A while back I wrote a rather frustrated review of one of Paul Davies' books (a collections of lectures for a seminar) saying that nothing quite got where it needed to be going. Well, Cosmic Jackpot: Why Our Universe Is Just Right for Life is the flip side of that coin, taking one of those themes and giving it a full examination.

Now, I have to admit that I had a trace of trepidation when picking up this book, as you never know where fundie insanity might raise its insufferable head, and one could certainly get the impression from the title/subtitle of this that it was nudging into "design" territory. Fortunately, this is not the case!

Of course, it can be argued that our particular Universe is mighty fine-tuned (at this particular point in time, in our particular point in space) to allow for the sort of observing creatures as humanity (as well as the other sentient biota of Earth), and Davies takes a good hard look at the number for many of the component parts of that.

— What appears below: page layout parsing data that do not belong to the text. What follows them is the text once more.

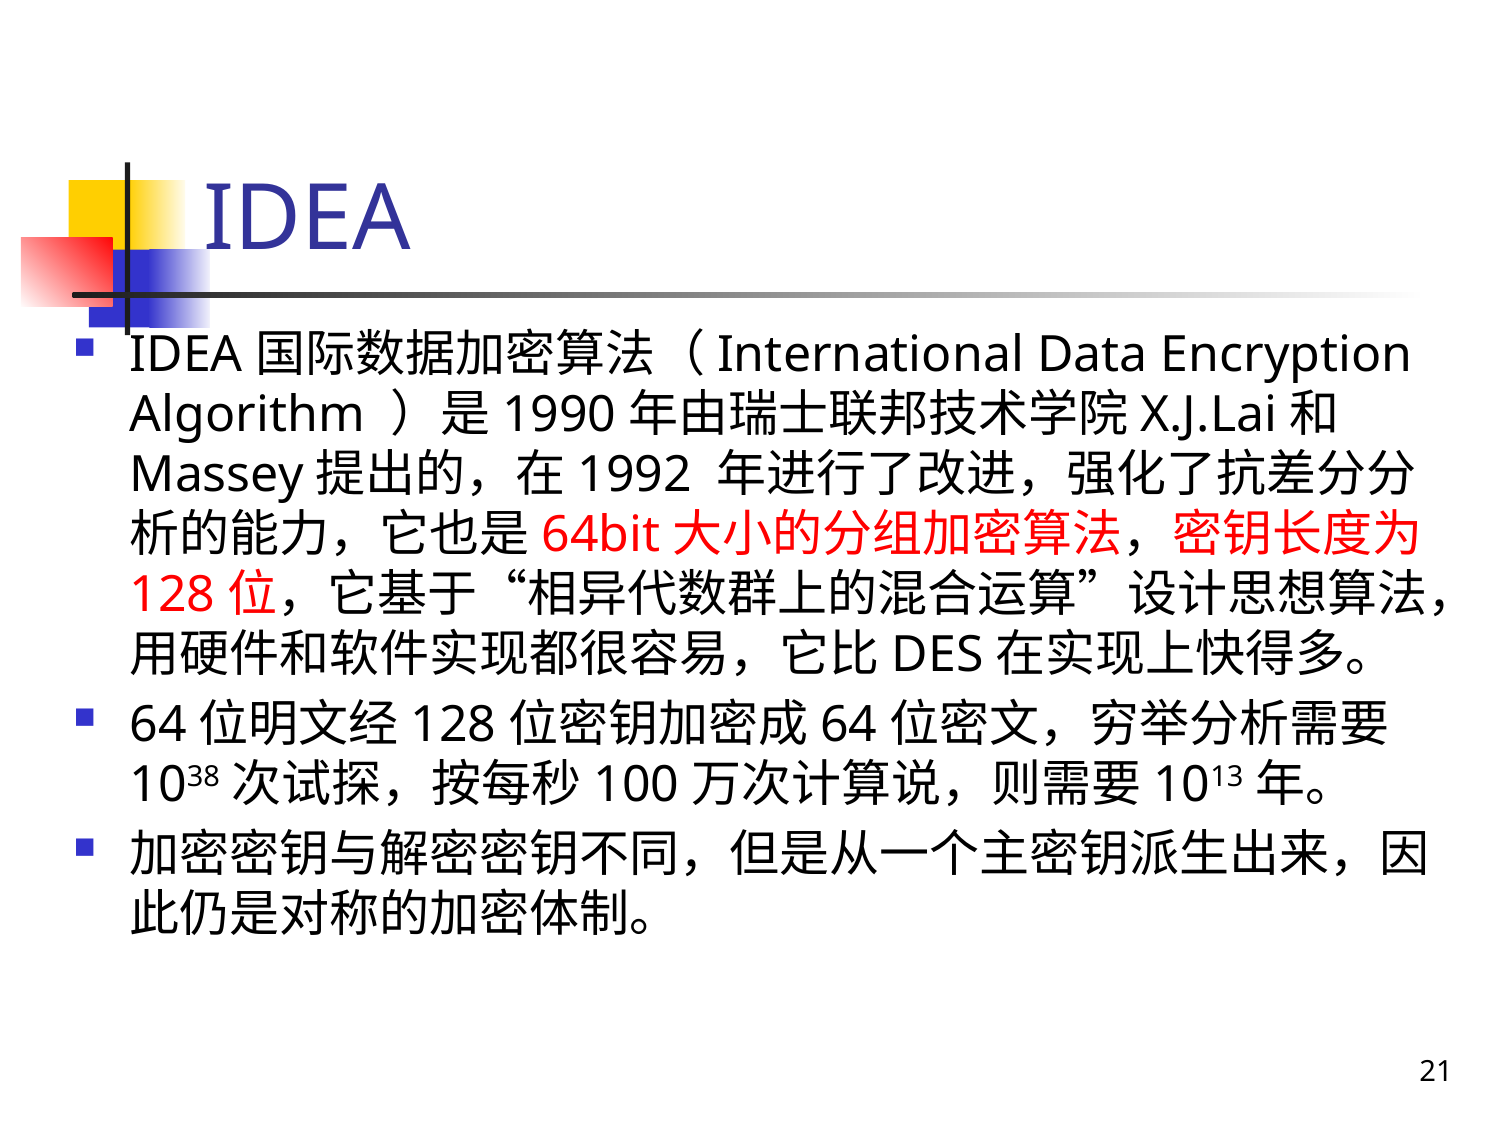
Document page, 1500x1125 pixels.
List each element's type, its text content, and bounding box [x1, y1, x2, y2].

list IDEA国际数据加密算法（International Data Encryption Algorithm ）是1990年由瑞士联邦技术学院X.J.Lai和Massey提出的，在1992 年进行了改进，强化了抗差分分析的能力，它也是64bit大小的分组加密算法，密钥长度为128位，它基于“相异代数群上的混合运算”设计思想算法，用硬件和软件实现都很容易，它比DES在实现上快得多。 64位明文经128位密钥加密成64位密文，穷举分析需要1038次试探，按每秒100万次计算说，则需要1013年。 加密密钥与解密密钥不同，但是从一个主密钥派生出来，因此仍是对称的加密体制。 [58, 314, 1459, 1059]
title IDEA [188, 34, 1468, 276]
slide_number 21 [1154, 1023, 1468, 1100]
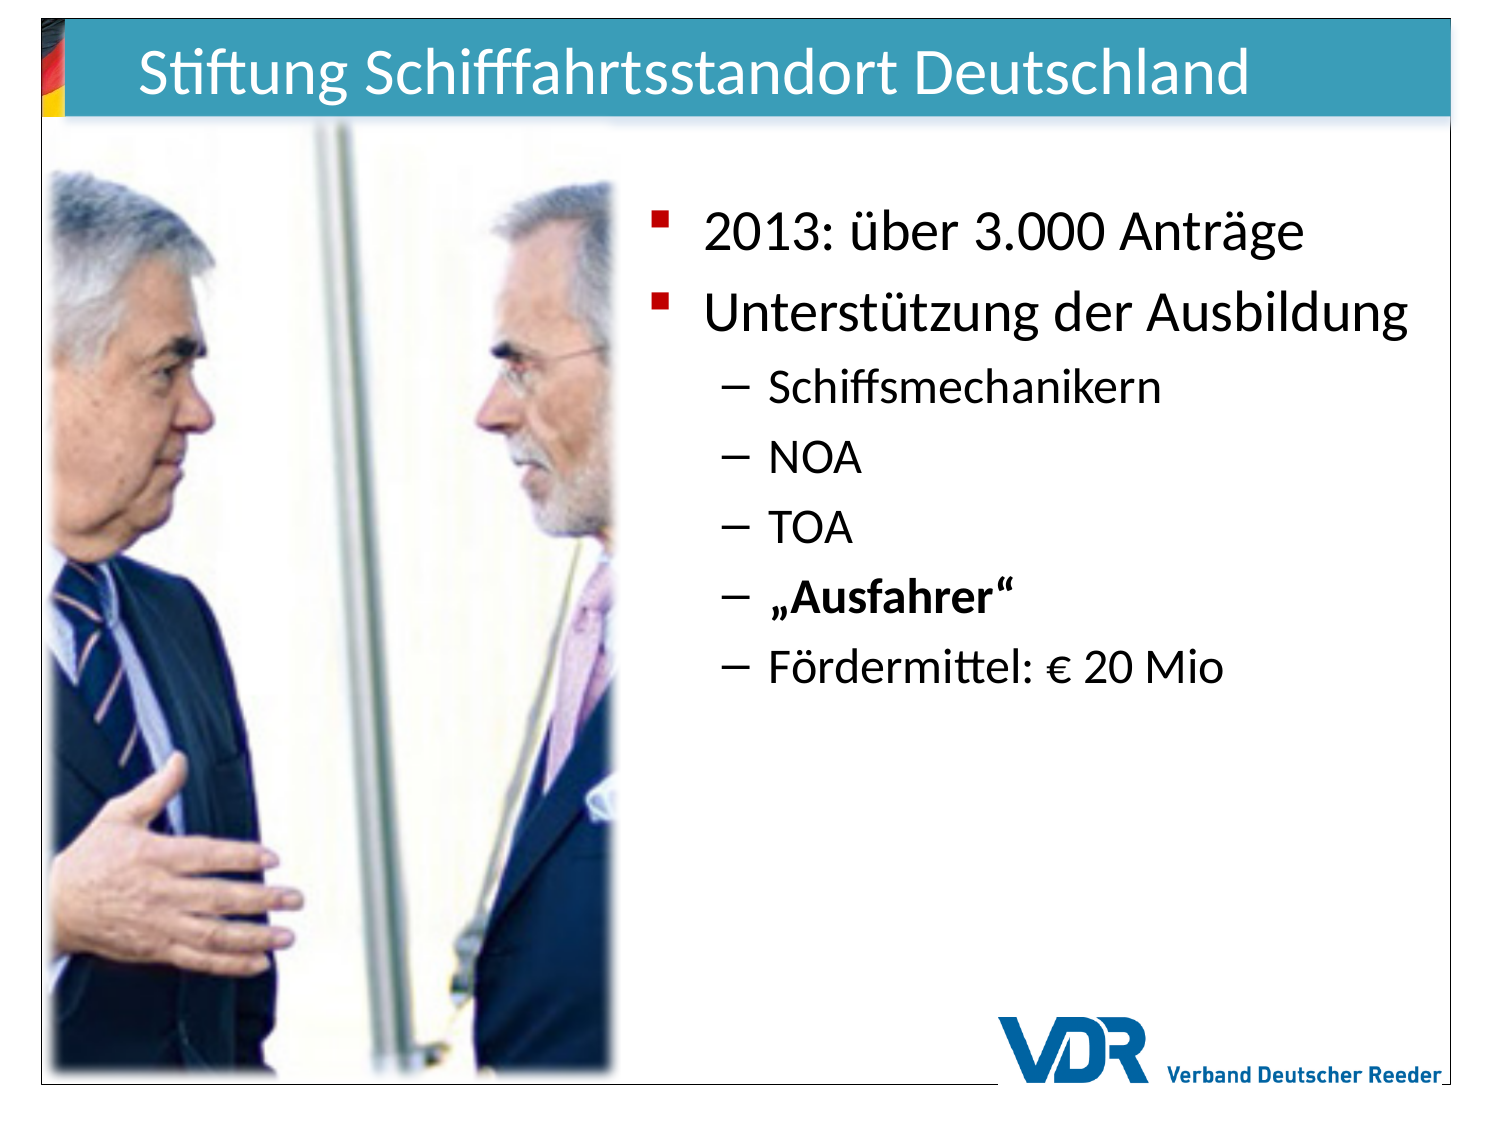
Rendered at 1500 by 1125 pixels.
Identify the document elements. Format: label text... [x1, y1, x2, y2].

list 2013: über 3.000 Anträge Unterstützung der Ausbildung Schiffsmechanikern NOA TOA „Ausfahrer“ Fördermittel: € 20 Mio [631, 184, 1425, 1005]
picture [41, 18, 621, 1085]
picture [998, 1017, 1442, 1085]
title Stiftung Schifffahrtsstandort Deutschland [64, 19, 1451, 117]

As regular perusers of these reviews know, I've read a lot of books in this general genre, and so I'm always pleasantly surprised when I run across something new and this book did not disappoint with that. Among these was the remarkable assertion that the Universe has "zero mass", deriving from the argument that gravity is negative energy (in that one must apply work to counter gravity), and that if one totals up all the gravitational attraction, the number comes out very similar to the estimation of all the mass in the Universe! Cool, huh?

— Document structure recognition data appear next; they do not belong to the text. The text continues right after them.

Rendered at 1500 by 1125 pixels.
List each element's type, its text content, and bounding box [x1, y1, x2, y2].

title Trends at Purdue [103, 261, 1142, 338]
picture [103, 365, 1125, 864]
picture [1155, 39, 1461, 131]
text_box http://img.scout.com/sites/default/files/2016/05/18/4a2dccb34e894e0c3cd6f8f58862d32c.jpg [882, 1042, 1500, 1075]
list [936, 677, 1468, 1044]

Davies looks at dark matter/energy, hidden dimensions, universal topography, the history of the Big Bang, and various theories, old and new. One point that Davies and I diverge on is the concept of the "Multiverse" ... he seems to be in the camp that feels that it is a philosophical slight-of-hand, where I still hold that it's the most plausible theory (that our Universe is only one among an infinity of other Universes, and the reason we're here to SEE this particular Universe is that it's one that happened to have "the settings" set for our particular type of creature, sort of a modified weak anthropic stance). He does take the "Multiverse" theory and spin off of it, however ... with one fascinating proposal ... in an "ultimate reality" of that sort, there should be "fake" Universes:
... if our universe is part of a multiverse, the balance of probability shifts dramatically in favor of simulation. It's a matter of basic statistics. ... the multiverse allows all possible variations on a theme, including [universes with a supercivilization with immense computational power] able to simulate fake realities. Unless there is some law that forbids emergence of such civilizations ... it is inevitable that some universes like ours will give rise to universe-simulating supercivilizations. These universes will then spawn a vast number of fakes, so that in the total mix of real and fake universes, fake ones will overwhelmingly predominate. Therefore our universe is very, very likely to be a fake.
Speaking as somebody who has spent much of the past couple of years working in Virtual Worlds, this does not seem too extreme a stretch ... because if we're able to produce immersive environments with our present technology, what could a people with many orders of magnitude more computing power than ours create?

Anyway, if you're interested in a solid, but not too technical, dip into the current state of cosmological theories ... you could do a lot worse than Cosmic Jackpot. Davies covers most of the recent thought in the field with enough depth to give you familiarity, but not so much that you're spending all your time trying to wrap your head around the Calabi–Yau manifold (a 6-dimension string topography)! This is still in print, so you should be able to find it at your larger local brick-and-mortar book vendors, however Amazon has it for 34% off of cover, and their new/used guys have "new" copies for as little as $1.41 ($5.40 with shipping). This is hardly a "for all and sundry" book, but if you'd be open to learning a lot about cosmology, I'd heartily endorse this.